"Ini risiko dari penggunaan listrik aliran atas."
Bogor (ANTARA News) - Frekwensi petir yang tinggi di kawasan Bogor, Jawa Barat, menjadi salah satu penyebab gangguan sinyal kereta rel listrik (KRL) untuk kereta Jabodetabek, khususnya antara Bogor hingga Manggarai, Jakarta.
"Tercatat mulai dari Stasiun Bogor hingga Manggrai frekwensi petir terjadi sebanyak 320 kali dalam setahun," kata Kepala Hubungan Masyarakat PT KAI (Persero) Daop I, Mateta Rijalulhaq, Minggu.
Mateta menjelaskan, tidak dipungkiri bahwa gangguan sinyal KRL Jakarta-Bogor-Depok-Tangerang-Bakasi (Jabodetabek) tersebut masih menjadi kendala dalam pelayanan.
Sejumlah masyarakat yang menjadi penumpang kereta mengeluhkan gangguan sinyal tersebut menurunkan tingkat pelayanan kereta, karena sering tiba-tiba saja terhenti.
Namun, lanjut Mateta, gangguan sinyal umumnya terjadi karena faktor alam yang berasal dari sambaran petir.
Tingginya frekwensi petir, menurut dia, menghambat transmisi listrik ke pantrograf KRL, hingga kereta tidak bisa beroperasi.
Ia mengemukakan, gangguan petir tidak bisa dihindari karena terkait dengan sistem penyaluran listrik di kereta menggunakan listrik aliran atas yang terbuka bebas di udara.
"Ini risiko dari penggunaan listrik aliran atas, sehingga gangguan alam, seperti petir sulit untuk dihindari," katanya.
Mateta mengatakan, PT KAI terus berupaya untuk memperbaiki dan membenahi kendala tersebut dengan peningkatan prasarana.
Saat ini, ia mengemukakan, penangkal petir berbahan tembaga sudah dipasang di seluruh jaringan listrik sepanjang rel kereta Jabodetabek.
Hanya saja, dikatakannya, khusus wilayah Bogor hingga Manggarai tingginya frekwensi petir tidak dapat dibendung dengan penangkal listrik dari bahan tembaga.
"Saat ini PT KAI sedang berkonsultasi dengan Institut Teknologi Bandung (ITB) untuk menemukan alat pengurai petir ini.
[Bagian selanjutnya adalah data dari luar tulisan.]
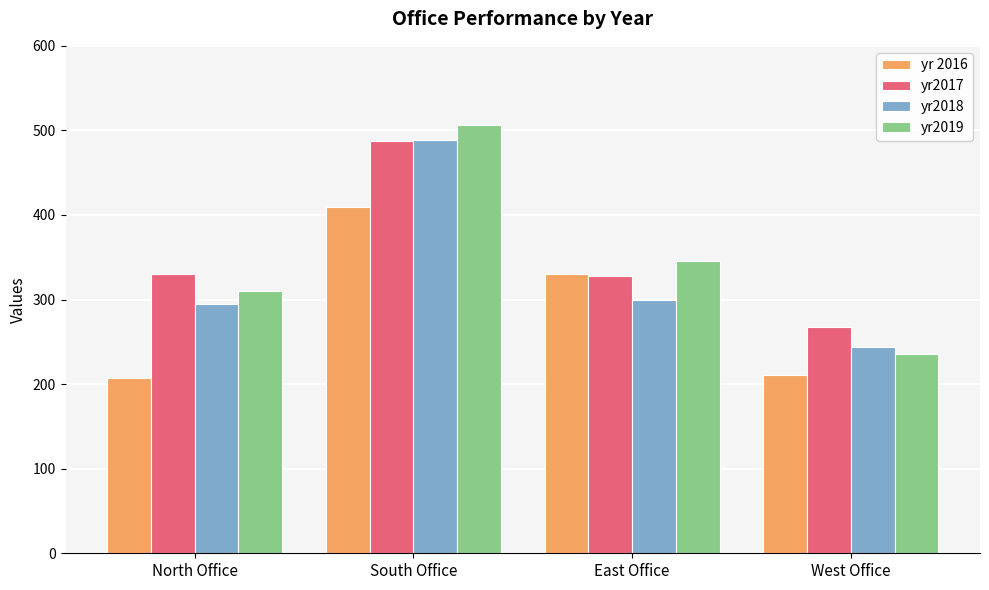

The value of yr2018 at North Office is 431. True or false?

False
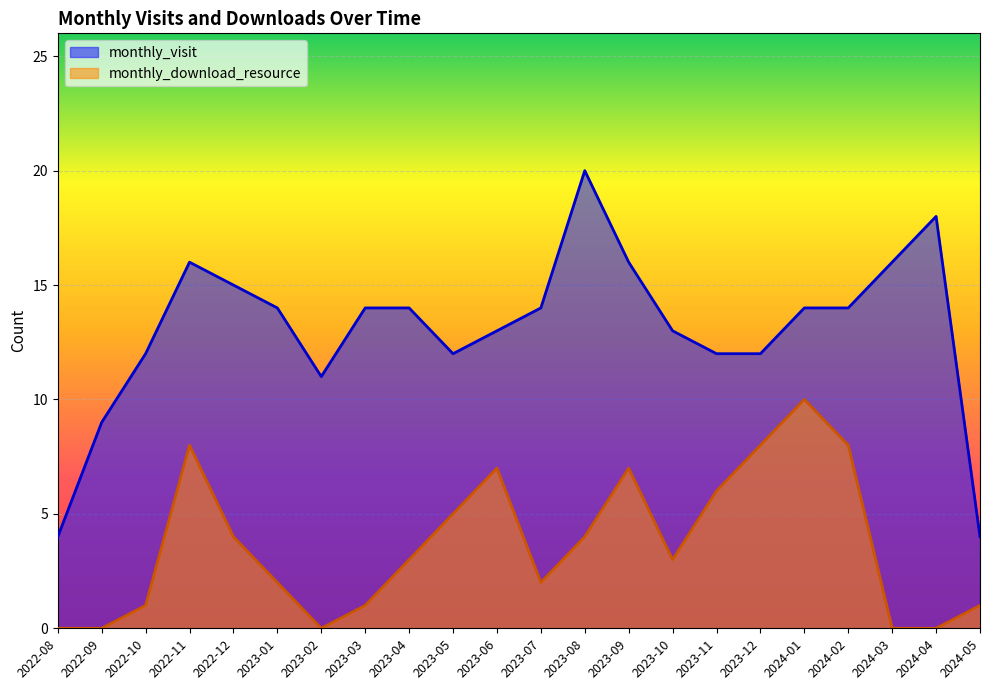

List the series in order of their peak value, lowest first.

monthly_download_resource, monthly_visit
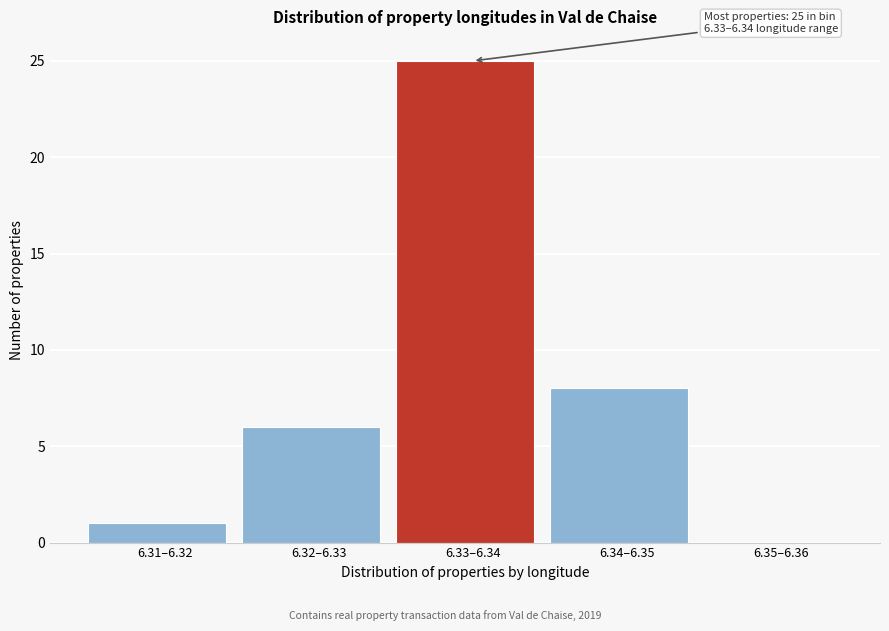

Reading left to right, extract all data points from this chart.

6.31–6.32=1	6.32–6.33=6	6.33–6.34=25	6.34–6.35=8	6.35–6.36=0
Dari hasil penelitian ITB, pengurai petir yang bagus itu dengan emas, buka tembaga," katanya.
Ia menyatakan, penggunaan emas sebagai alat pengurai petir di sepanjang aliran listrik KRL sangat riskan, mengingat keamanan alat pengurai tersebut dari aksi pencurian.
"Kita masih belum bisa menggunakan pengurai petir dari emas ini, karena yang dari tembaga saja bisa hilang, apalagi dari emas. Alat pengurai ini diletakkan terbuka begitu saja, artinya kita memberikan kesempatan kepada orang yang tidak bertanggungjawab untuk mengambilnya," katanya.
Antisipasi gangguan sinyal KRL, ditambahkannya, selain dari alat pengurai petir juga dengan menggunakan sistem listrik aliran bawah yang dimungkinkan minimnya risiko gangguan.